Towards trustworthy and explainable AI for multimodal hate content moderation
The proliferation of hateful multimodal content, particularly in the form of hateful memes, poses significant threats to online safety and social cohesion. Although deep learning systems, especially vision-language models, are essential to automated multimodal content moderation, they operate as black boxes, offering limited explainability into their decision-making processes. As a result, they lack the ability to generate human-understandable explanations for flagged content, which are crucial for enabling informed moderation decisions. In addition, these models are susceptible to inheriting biases from training data and struggle to generalise to new and adversarial inputs, raising concerns about fairness, accountability, and robustness in real-world deployments.

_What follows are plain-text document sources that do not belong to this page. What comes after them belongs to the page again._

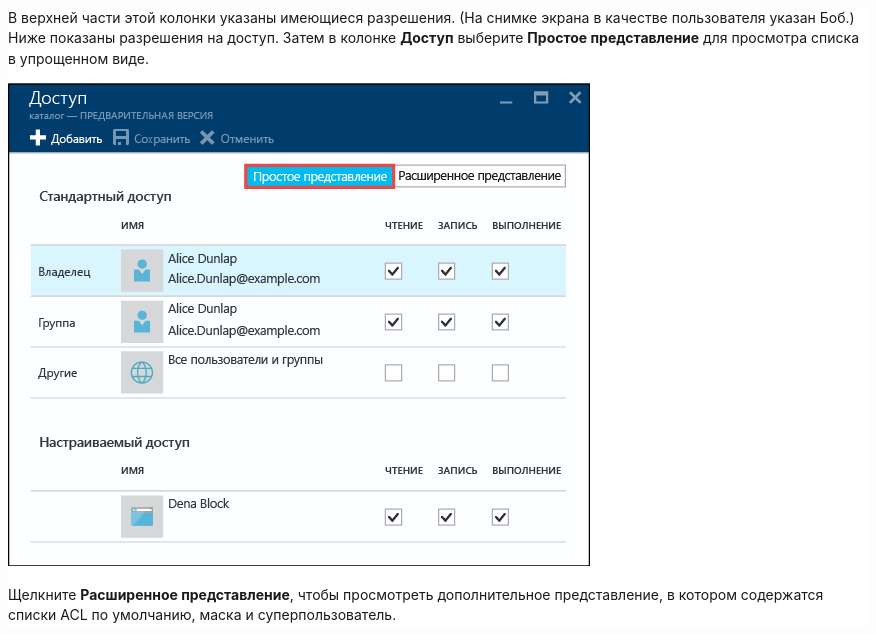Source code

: В верхней части этой колонки указаны имеющиеся разрешения. (На снимке экрана в качестве пользователя указан Боб.) Ниже показаны разрешения на доступ. Затем в колонке **Доступ** выберите **Простое представление** для просмотра списка в упрощенном виде.

![Списки управления доступом в Data Lake Store](./media/data-lake-store-access-control/data-lake-store-show-acls-simple-view.png)

Щелкните **Расширенное представление**, чтобы просмотреть дополнительное представление, в котором содержатся списки ACL по умолчанию, маска и суперпользователь.
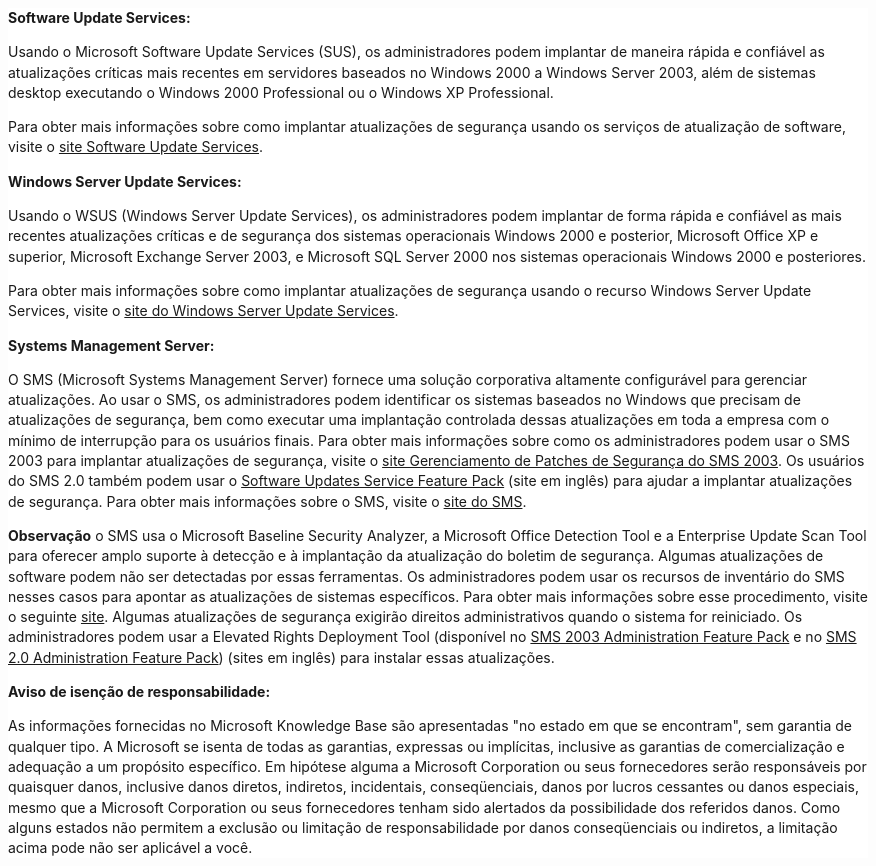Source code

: **Software Update Services:**

Usando o Microsoft Software Update Services (SUS), os administradores podem implantar de maneira rápida e confiável as atualizações críticas mais recentes em servidores baseados no Windows 2000 a Windows Server 2003, além de sistemas desktop executando o Windows 2000 Professional ou o Windows XP Professional.

Para obter mais informações sobre como implantar atualizações de segurança usando os serviços de atualização de software, visite o [site Software Update Services](http://go.microsoft.com/fwlink/?linkid=21133).

**Windows Server Update Services:**

Usando o WSUS (Windows Server Update Services), os administradores podem implantar de forma rápida e confiável as mais recentes atualizações críticas e de segurança dos sistemas operacionais Windows 2000 e posterior, Microsoft Office XP e superior, Microsoft Exchange Server 2003, e Microsoft SQL Server 2000 nos sistemas operacionais Windows 2000 e posteriores.

Para obter mais informações sobre como implantar atualizações de segurança usando o recurso Windows Server Update Services, visite o [site do Windows Server Update Services](http://go.microsoft.com/fwlink/?linkid=50120).

**Systems Management Server:**

O SMS (Microsoft Systems Management Server) fornece uma solução corporativa altamente configurável para gerenciar atualizações. Ao usar o SMS, os administradores podem identificar os sistemas baseados no Windows que precisam de atualizações de segurança, bem como executar uma implantação controlada dessas atualizações em toda a empresa com o mínimo de interrupção para os usuários finais. Para obter mais informações sobre como os administradores podem usar o SMS 2003 para implantar atualizações de segurança, visite o [site Gerenciamento de Patches de Segurança do SMS 2003](http://go.microsoft.com/fwlink/?linkid=22939). Os usuários do SMS 2.0 também podem usar o [Software Updates Service Feature Pack](http://go.microsoft.com/fwlink/?linkid=33340) (site em inglês) para ajudar a implantar atualizações de segurança. Para obter mais informações sobre o SMS, visite o [site do SMS](http://go.microsoft.com/fwlink/?linkid=21158).

**Observação** o SMS usa o Microsoft Baseline Security Analyzer, a Microsoft Office Detection Tool e a Enterprise Update Scan Tool para oferecer amplo suporte à detecção e à implantação da atualização do boletim de segurança. Algumas atualizações de software podem não ser detectadas por essas ferramentas. Os administradores podem usar os recursos de inventário do SMS nesses casos para apontar as atualizações de sistemas específicos. Para obter mais informações sobre esse procedimento, visite o seguinte [site](http://go.microsoft.com/fwlink/?linkid=33341). Algumas atualizações de segurança exigirão direitos administrativos quando o sistema for reiniciado. Os administradores podem usar a Elevated Rights Deployment Tool (disponível no [SMS 2003 Administration Feature Pack](http://go.microsoft.com/fwlink/?linkid=33387) e no [SMS 2.0 Administration Feature Pack](http://go.microsoft.com/fwlink/?linkid=21161)) (sites em inglês) para instalar essas atualizações.

**Aviso de isenção de responsabilidade:**

As informações fornecidas no Microsoft Knowledge Base são apresentadas "no estado em que se encontram", sem garantia de qualquer tipo. A Microsoft se isenta de todas as garantias, expressas ou implícitas, inclusive as garantias de comercialização e adequação a um propósito específico. Em hipótese alguma a Microsoft Corporation ou seus fornecedores serão responsáveis por quaisquer danos, inclusive danos diretos, indiretos, incidentais, conseqüenciais, danos por lucros cessantes ou danos especiais, mesmo que a Microsoft Corporation ou seus fornecedores tenham sido alertados da possibilidade dos referidos danos. Como alguns estados não permitem a exclusão ou limitação de responsabilidade por danos conseqüenciais ou indiretos, a limitação acima pode não ser aplicável a você.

This dissertation contributes to the development of trustworthy and explainable AI for multimodal content moderation by addressing three key challenges: (1) detecting and mitigating biases in vision-language models, (2) generating human-readable explanations for model decisions, and (3) improving generalisation to unseen or out-of-distribution hateful content. The first part examines the cause of misclassification in hateful meme detection and finds that errors often stem from spurious cross-modal correlations and biased lexical cues. To address this, we introduce InstructMemeCL, a contrastive instruction fine-tuning framework that encourages the clustering of semantically similar samples while separating dissimilar ones in the embedding space, thereby reducing misclassifications. The second part focuses on improving explainability by generating relevant natural language explanations. We introduce HatReD, the first multimodal dataset annotated with human rationales for hateful memes, and IntMeme, a large multimodal model that generates explanations prior to classification through a dual encoder architecture. The final part addresses the challenge of generalisation in low-resource and distribution-shifted settings. We propose a few-shot in-context learning framework that transfers knowledge from text-based hate speech detection to multimodal hate speech classification without requiring fine-tuning.

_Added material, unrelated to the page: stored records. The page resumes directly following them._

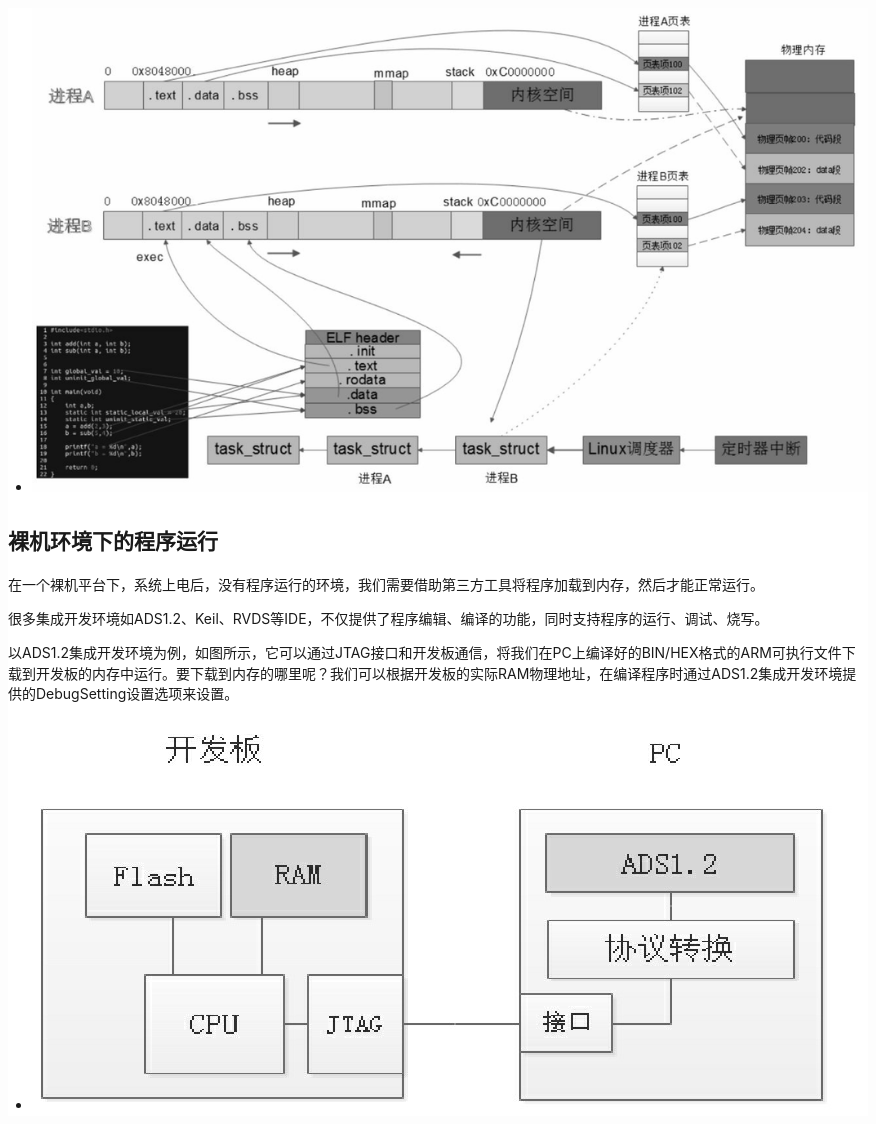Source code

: - ![](assets/Pasted%20image%2020230428142621.png)

## 裸机环境下的程序运行

在一个裸机平台下，系统上电后，没有程序运行的环境，我们需要借助第三方工具将程序加载到内存，然后才能正常运行。

很多集成开发环境如ADS1.2、Keil、RVDS等IDE，不仅提供了程序编辑、编译的功能，同时支持程序的运行、调试、烧写。

以ADS1.2集成开发环境为例，如图所示，它可以通过JTAG接口和开发板通信，将我们在PC上编译好的BIN/HEX格式的ARM可执行文件下载到开发板的内存中运行。要下载到内存的哪里呢？我们可以根据开发板的实际RAM物理地址，在编译程序时通过ADS1.2集成开发环境提供的DebugSetting设置选项来设置。
- ![](assets/Pasted%20image%2020230428143126.png)
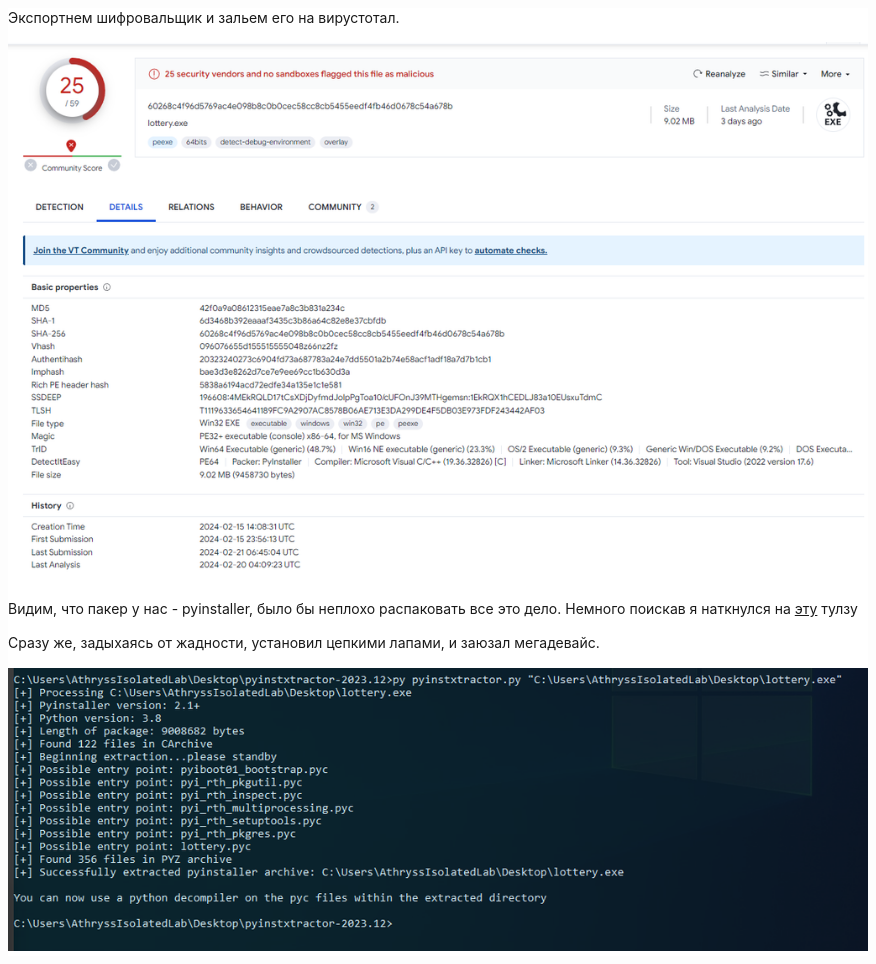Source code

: Экспортнем шифровальщик и зальем его на вирустотал.

![ScreenShot](screenshots/18.png)

Видим, что пакер у нас - pyinstaller, было бы неплохо распаковать все это дело. 
Немного поискав я наткнулся на [эту](https://github.com/extremecoders-re/pyinstxtractor) тулзу

Сразу же, задыхаясь от жадности, установил цепкими лапами, и заюзал мегадевайс.

![ScreenShot](screenshots/19.png)
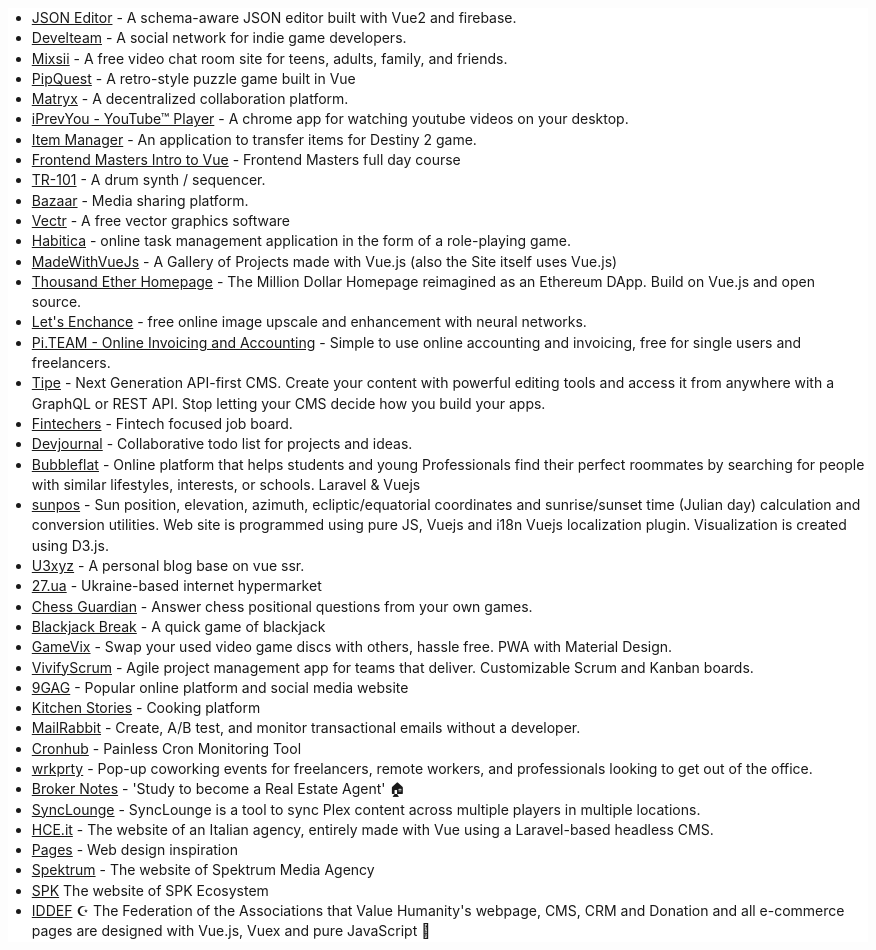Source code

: - [JSON Editor](https://json-editor.tangramjs.com) - A schema-aware JSON editor built with Vue2 and firebase.
- [Develteam](https://www.develteam.com) - A social network for indie game developers.
- [Mixsii](https://www.mixsii.com) - A free video chat room site for teens, adults, family, and friends.
- [PipQuest](http://pipquest.gregorterrill.com) - A retro-style puzzle game built in Vue
- [Matryx](https://matryx.ai/) - A decentralized collaboration platform.
- [iPrevYou - YouTube™ Player](https://chrome.google.com/webstore/detail/iprevyou-youtube-player/blijlgfnjhnhmnaldaiienmjggbjhbaa) - A chrome app for watching youtube videos on your desktop.
- [Item Manager](https://itemmanager.uk) - An application to transfer items for Destiny 2 game.
- [Frontend Masters Intro to Vue](https://frontendmasters.com/courses/vue/) - Frontend Masters full day course
- [TR-101](https://inverted3.gitlab.io/drum-machine/) - A drum synth / sequencer.
- [Bazaar](https://bazaar.co) - Media sharing platform.
- [Vectr](https://vectr.com/new) - A free vector graphics software
- [Habitica](https://habitica.com/) - online task management application in the form of a role-playing game.
- [MadeWithVueJs](https://madewithvuejs.com/) - A Gallery of Projects made with Vue.js (also the Site itself uses Vue.js)
- [Thousand Ether Homepage](https://thousandetherhomepage.com) - The Million Dollar Homepage reimagined as an Ethereum DApp. Build on Vue.js and open source.
- [Let's Enchance](https://letsenhance.io/) - free online image upscale and enhancement with neural networks.
- [Pi.TEAM - Online Invoicing and Accounting](https://pi.team) - Simple to use online accounting and invoicing, free for single users and freelancers.
- [Tipe](https://tipe.io) - Next Generation API-first CMS. Create your content with powerful editing tools and access it from anywhere with a GraphQL or REST API. Stop letting your CMS decide how you build your apps.
- [Fintechers](https://www.fintechers.io) - Fintech focused job board.
- [Devjournal](https://www.devjournalapp.com) - Collaborative todo list for projects and ideas.
- [Bubbleflat](https://bubbleflat.com) - Online platform that helps students and young Professionals find their perfect roommates by searching for people with similar lifestyles, interests, or schools. Laravel & Vuejs
- [sunpos](https://sunpos.ru) - Sun position, elevation, azimuth, ecliptic/equatorial coordinates and sunrise/sunset time (Julian day) calculation and conversion utilities. Web site is programmed using pure JS, Vuejs and i18n Vuejs localization plugin. Visualization is created using D3.js.
- [U3xyz](https://u3xyz.com) - A personal blog base on vue ssr.
- [27.ua](https://27.ua) - Ukraine-based internet hypermarket
- [Chess Guardian](http://vitomd.com/vue-chess-guardian/) - Answer chess positional questions from your own games.
- [Blackjack Break](https://blackjackbreak.com) - A quick game of blackjack
- [GameVix](https://www.gamevix.com/) - Swap your used video game discs with others, hassle free. PWA with Material Design.
- [VivifyScrum](https://app.vivifyscrum.com) - Agile project management app for teams that deliver. Customizable Scrum and Kanban boards.
- [9GAG](https://9gag.com) - Popular online platform and social media website
- [Kitchen Stories](https://kitchenstories.io) - Cooking platform
- [MailRabbit](https://mailrabbit.io) - Create, A/B test, and monitor transactional emails without a developer.
- [Cronhub](https://cronhub.io) - Painless Cron Monitoring Tool
- [wrkprty](https://wrkprty.com) - Pop-up coworking events for freelancers, remote workers, and professionals looking to get out of the office.
- [Broker Notes](https://broker-notes.com) - 'Study to become a Real Estate Agent' :house:
- [SyncLounge](https://synclounge.tv) - SyncLounge is a tool to sync Plex content across multiple players in multiple locations.
- [HCE.it](https://www.hce.it/) - The website of an Italian agency, entirely made with Vue using a Laravel-based headless CMS.
- [Pages](https://www.pages.xyz/) - Web design inspiration
- [Spektrum](https://spektrummedia.com/) - The website of Spektrum Media Agency
- [SPK](https://www.spk.rocks/) The website of SPK Ecosystem
- [IDDEF](https://www.iddef.org/) ☪️ The Federation of the Associations that Value Humanity's webpage, CMS, CRM and Donation and all e-commerce pages are designed with Vue.js, Vuex and pure JavaScript 🙏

Together, these contributions advance the development of AI systems that are not only accurate but also socially responsible and explainable, laying a foundation for more inclusive, trustworthy, and explainable content moderation in online environments.
Speaker’s profile

Ming Shan is a fifth-year PhD candidate at the Singapore University of Technology and Design (SUTD), supervised by Prof Roy Ka-Wei Lee. He is a recipient of the SUTD President’s Graduate Fellowship and the Singapore Data Science Consortium (SDSC) Dissertation Research Fellowship 2024. His research has been published in top conferences such as WWW, ACM Multimedia, EMNLP, and ICLR. He also serves as a reviewer for top-tier conferences and co-organizes SSNLP 2024 and 2025. His research interests include Large Multimodal Models, Model Reasoning, Explainability, Interpretability and Efficient Learning.